If you are waiting at the airport, you will often hear such a voice: "Hello, passengers on flight ca1831 from Beijing to Shanghai, please note that your plane will take off soon. Please take your luggage and boarding from Gate 15." After a while, the voice will change the flight name, departure and arrival places and boarding gates again. Which announcer is speaking? Isn't it troublesome for her to say the same sentence so many times?
In fact, most of these sounds are synthesized by computers. As long as the operator inputs a paragraph of text, the computer can automatically turn it into a human voice. To report different station names, just change the text of the station name. To change a male voice or a child's voice, just select a different voice in the voice library. The computer can do such a job for as long as it takes.
This kind of work of turning text into language is called speech synthesis. The initial speech synthesis technology was very simple, that is, to read the pre recorded words word by word. But this way sounds very mechanical, just like a child who has just learned to speak. More importantly, the number of words that the computer can speak is limited to the content recorded in advance, and the flexibility is too low.

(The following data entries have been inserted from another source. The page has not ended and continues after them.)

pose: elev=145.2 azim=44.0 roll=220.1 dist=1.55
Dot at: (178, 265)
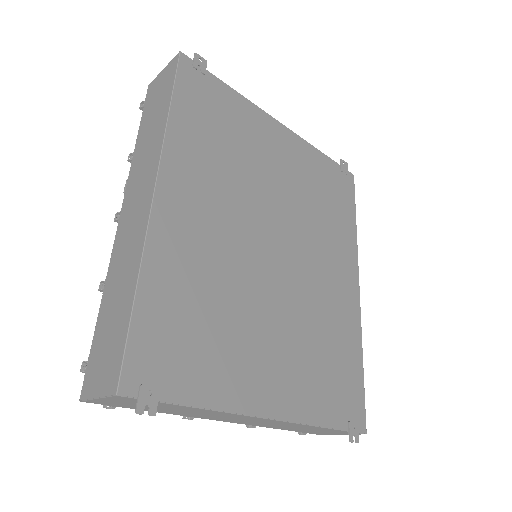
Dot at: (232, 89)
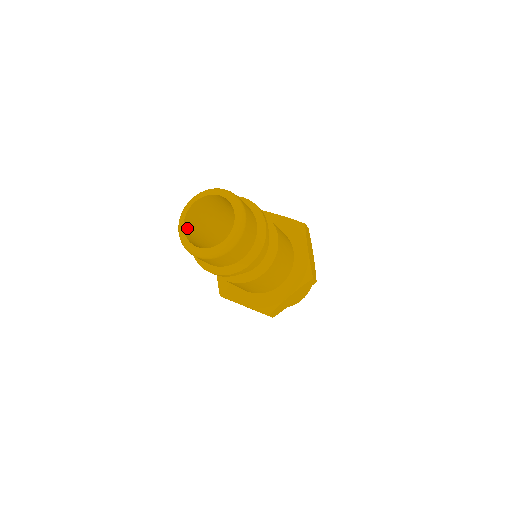
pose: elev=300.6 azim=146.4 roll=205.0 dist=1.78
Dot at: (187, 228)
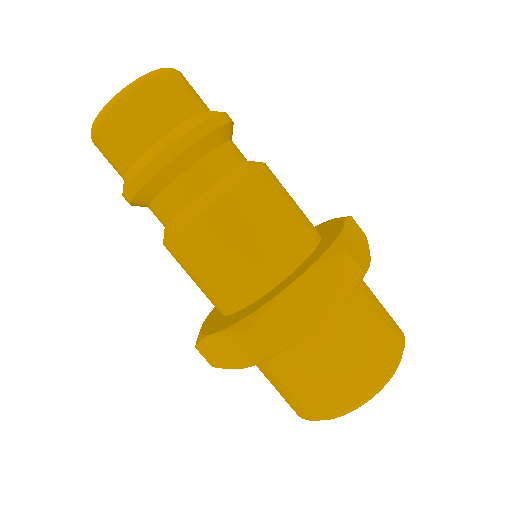
Dot at: occluded
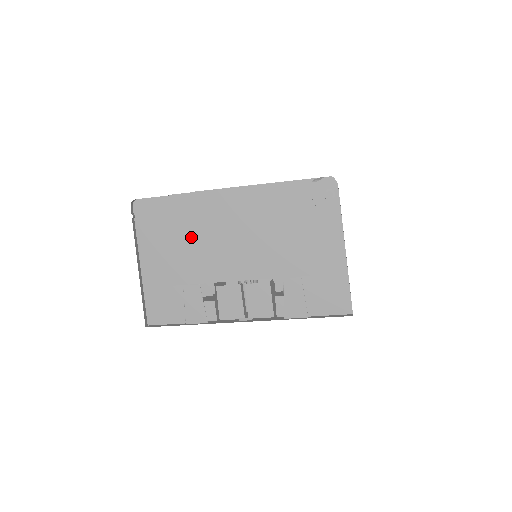
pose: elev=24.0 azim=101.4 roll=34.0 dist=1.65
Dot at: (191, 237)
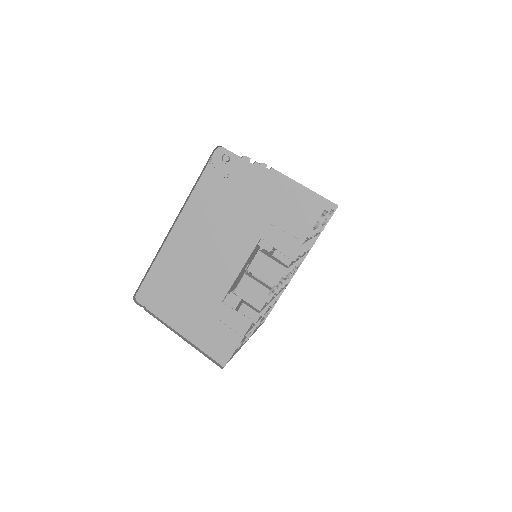
Dot at: (186, 280)
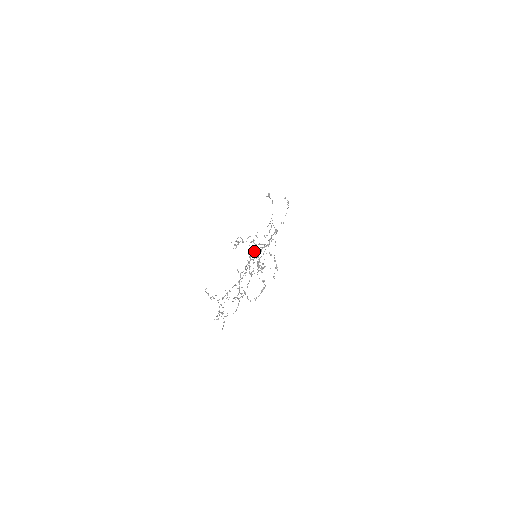
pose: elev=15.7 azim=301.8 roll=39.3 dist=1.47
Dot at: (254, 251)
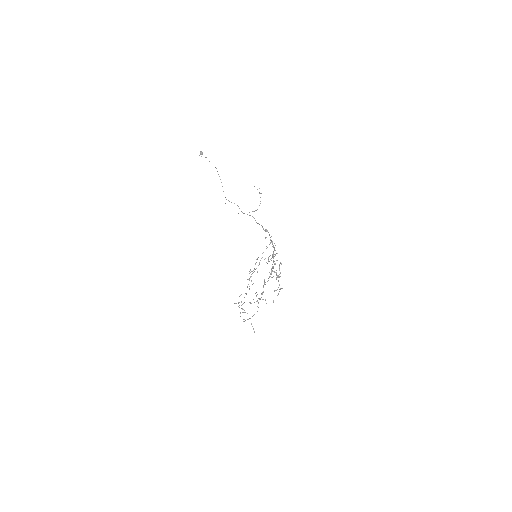
Dot at: (265, 258)
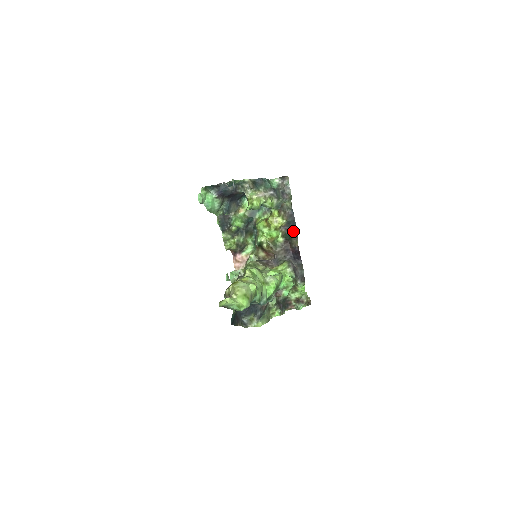
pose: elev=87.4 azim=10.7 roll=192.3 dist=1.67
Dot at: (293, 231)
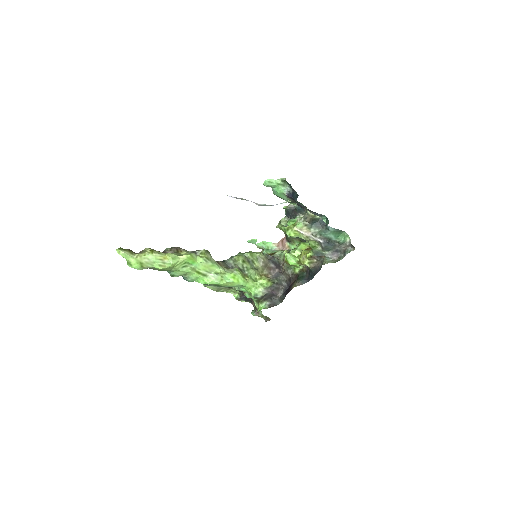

People later found that since human language can be expressed in pinyin composed of initials and vowels, why not let computers "learn" Pinyin? After the computer learns how to use and combine the pronunciation of each "initial consonant" and "vowel", it only needs to make a set of software to turn the characters into "pinyin" that can be recognized by the system, and the computer can speak anything, whether dialect, Mandarin or foreign language. When computer software can process the tone change of language according to the subtle relationship between each word and word, the computer will not only "speak in a round voice", but also become "emotional".
To realize these functions, a computer with strong performance is needed. In the early days, it was only used by companies with large computer systems to make various pre recorded prompts. Fortunately, with the development of today's computer software and hardware technology, the work that originally needed a large-scale computer system to complete can now be handled by an ordinary personal computer. Therefore, more people in need can enjoy the benefits of speech synthesis.
For example, the open source non visual desktop access system (NVDA) can turn the text displayed on the screen into sound to help people with visual impairment "see" the computer. The reading software in some handheld devices can read novels directly. The development of microelectronic technology further reduces the whole set of software and hardware of speech synthesis to one chip, so that electronic devices such as electronic dictionaries and MP3 players can "speak".